IL-1β-activated mTORC2 promotes accumulation of IFN-γ+ γδ T cells by upregulating CXCR3 to restrict hepatic fibrosis
Qihui Liu, Quanli Yang, Zengfeng Wu, Yanfang Chen, Miaomiao Xu, Hua Zhang, Jiliang Zhao, Zonghua Liu, Zerong Guan, Jing Luo, Zhiyong Li, Guodong Sun, Qiong Wen, Yan Xu, Zhenhua Li, Kebing Chen, Xiaosong Ben, Wanchun He, Xueshi Li, Zhinan Yin, Jianlei Hao, Ligong Lu
Abstract
Abstract Liver fibrosis represents a severe stage of liver damage, with hallmarks of inflammation, hepatic stellate cell activation, and extracellular matrix accumulation. Although previous studies demonstrated γδ T cells are involved in liver fibrosis, the precise role and mechanisms of γδ T cells migrating to fibrotic liver have not been elucidated.

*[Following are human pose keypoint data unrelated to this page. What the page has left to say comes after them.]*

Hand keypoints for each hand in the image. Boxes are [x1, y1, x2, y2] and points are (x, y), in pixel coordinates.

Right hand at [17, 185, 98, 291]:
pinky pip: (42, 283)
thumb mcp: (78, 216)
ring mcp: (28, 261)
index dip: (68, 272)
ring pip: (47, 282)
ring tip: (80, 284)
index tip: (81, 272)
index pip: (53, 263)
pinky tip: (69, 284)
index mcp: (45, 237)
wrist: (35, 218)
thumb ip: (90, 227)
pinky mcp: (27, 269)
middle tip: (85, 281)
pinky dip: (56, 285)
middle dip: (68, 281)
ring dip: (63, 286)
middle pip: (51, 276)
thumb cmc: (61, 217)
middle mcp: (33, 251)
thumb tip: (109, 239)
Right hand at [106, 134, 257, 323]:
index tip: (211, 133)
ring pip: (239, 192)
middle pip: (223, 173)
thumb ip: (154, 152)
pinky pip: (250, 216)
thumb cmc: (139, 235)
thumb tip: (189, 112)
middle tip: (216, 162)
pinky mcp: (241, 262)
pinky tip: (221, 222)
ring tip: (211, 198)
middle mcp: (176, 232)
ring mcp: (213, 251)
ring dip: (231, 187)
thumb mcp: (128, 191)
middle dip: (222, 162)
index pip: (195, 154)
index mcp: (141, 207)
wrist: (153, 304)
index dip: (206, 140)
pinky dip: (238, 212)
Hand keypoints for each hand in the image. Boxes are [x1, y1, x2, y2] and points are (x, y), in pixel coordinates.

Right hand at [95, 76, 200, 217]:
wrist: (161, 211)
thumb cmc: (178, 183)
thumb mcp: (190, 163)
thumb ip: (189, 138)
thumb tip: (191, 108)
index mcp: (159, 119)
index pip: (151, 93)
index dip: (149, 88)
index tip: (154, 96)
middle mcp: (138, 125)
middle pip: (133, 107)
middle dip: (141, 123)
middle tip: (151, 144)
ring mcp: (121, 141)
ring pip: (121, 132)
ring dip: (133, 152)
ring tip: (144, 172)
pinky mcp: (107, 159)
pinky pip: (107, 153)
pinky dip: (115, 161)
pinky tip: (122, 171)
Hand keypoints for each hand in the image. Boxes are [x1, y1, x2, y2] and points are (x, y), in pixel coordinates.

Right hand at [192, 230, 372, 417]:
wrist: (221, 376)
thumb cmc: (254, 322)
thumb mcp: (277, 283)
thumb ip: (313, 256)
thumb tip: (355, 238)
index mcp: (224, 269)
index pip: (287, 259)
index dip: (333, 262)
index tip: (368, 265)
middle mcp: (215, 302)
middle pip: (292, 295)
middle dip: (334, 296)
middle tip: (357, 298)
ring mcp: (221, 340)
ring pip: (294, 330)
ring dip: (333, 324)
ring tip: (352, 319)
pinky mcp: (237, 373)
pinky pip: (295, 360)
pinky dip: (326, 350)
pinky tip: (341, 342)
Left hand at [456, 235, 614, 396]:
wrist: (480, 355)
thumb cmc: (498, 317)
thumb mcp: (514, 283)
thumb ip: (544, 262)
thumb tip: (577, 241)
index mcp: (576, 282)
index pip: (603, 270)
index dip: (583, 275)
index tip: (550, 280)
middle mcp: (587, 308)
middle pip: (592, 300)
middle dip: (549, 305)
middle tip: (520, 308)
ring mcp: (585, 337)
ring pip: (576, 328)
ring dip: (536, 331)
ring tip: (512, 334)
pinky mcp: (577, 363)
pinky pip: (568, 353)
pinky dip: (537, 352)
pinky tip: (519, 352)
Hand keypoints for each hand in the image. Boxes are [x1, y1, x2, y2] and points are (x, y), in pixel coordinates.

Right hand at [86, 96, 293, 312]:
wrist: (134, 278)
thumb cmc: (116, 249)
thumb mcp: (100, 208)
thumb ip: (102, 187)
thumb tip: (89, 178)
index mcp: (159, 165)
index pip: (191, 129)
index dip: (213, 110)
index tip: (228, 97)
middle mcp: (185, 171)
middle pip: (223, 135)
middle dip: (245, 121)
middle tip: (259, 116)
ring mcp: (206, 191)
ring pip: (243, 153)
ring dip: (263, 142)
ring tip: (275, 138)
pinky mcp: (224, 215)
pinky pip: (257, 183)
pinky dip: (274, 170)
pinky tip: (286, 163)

Here, we aim to investigate the functional subsets of γδ T cells in hepatic fibrosis and to further explore the underlying causes and drivers of migration. In this study, we observed that γδ T cells accumulate in fibrotic liver. Adoptive transfer of γδ T, especially Vγ4 γδ T subset, can significantly alleviate liver fibrosis. In addition, CCl 4 treatment also leads to activation of mTOR signaling in γδ T cells. Genetic deletion of the Rictor gene, but not Raptor, in γδ T cells markedly exacerbated liver fibrosis. Mechanistically, CCl 4 -induced liver injury causes macrophage accumulation in the liver, and IL-1β produced by macrophages promotes mTORC2 signaling activation in γδ T cells, which upregulates T-bet expression and eventually promotes CXCR3 transcription to drive γδ T cell migration. Moreover, hepatic γδ T cells ameliorated liver fibrosis by cytotoxicity against activated hepatic stellate cells in FasL-dependent manner, and secrete IFN-γ to inhibit the differentiation of pro-fibrotic Th17 cells. Thus, IL-1β-activated mTORC2 signaling in γδ T cells upregulates CXCR3 expression, which is critical for IFN-γ + γδ T cells migration into the liver and amelioration of liver fibrosis. Our findings indicate that targeting the mTORC2 or CXCR3 in γδ T cells could be considered as a promising approach for γδ T cell immunotherapy against liver fibrosis.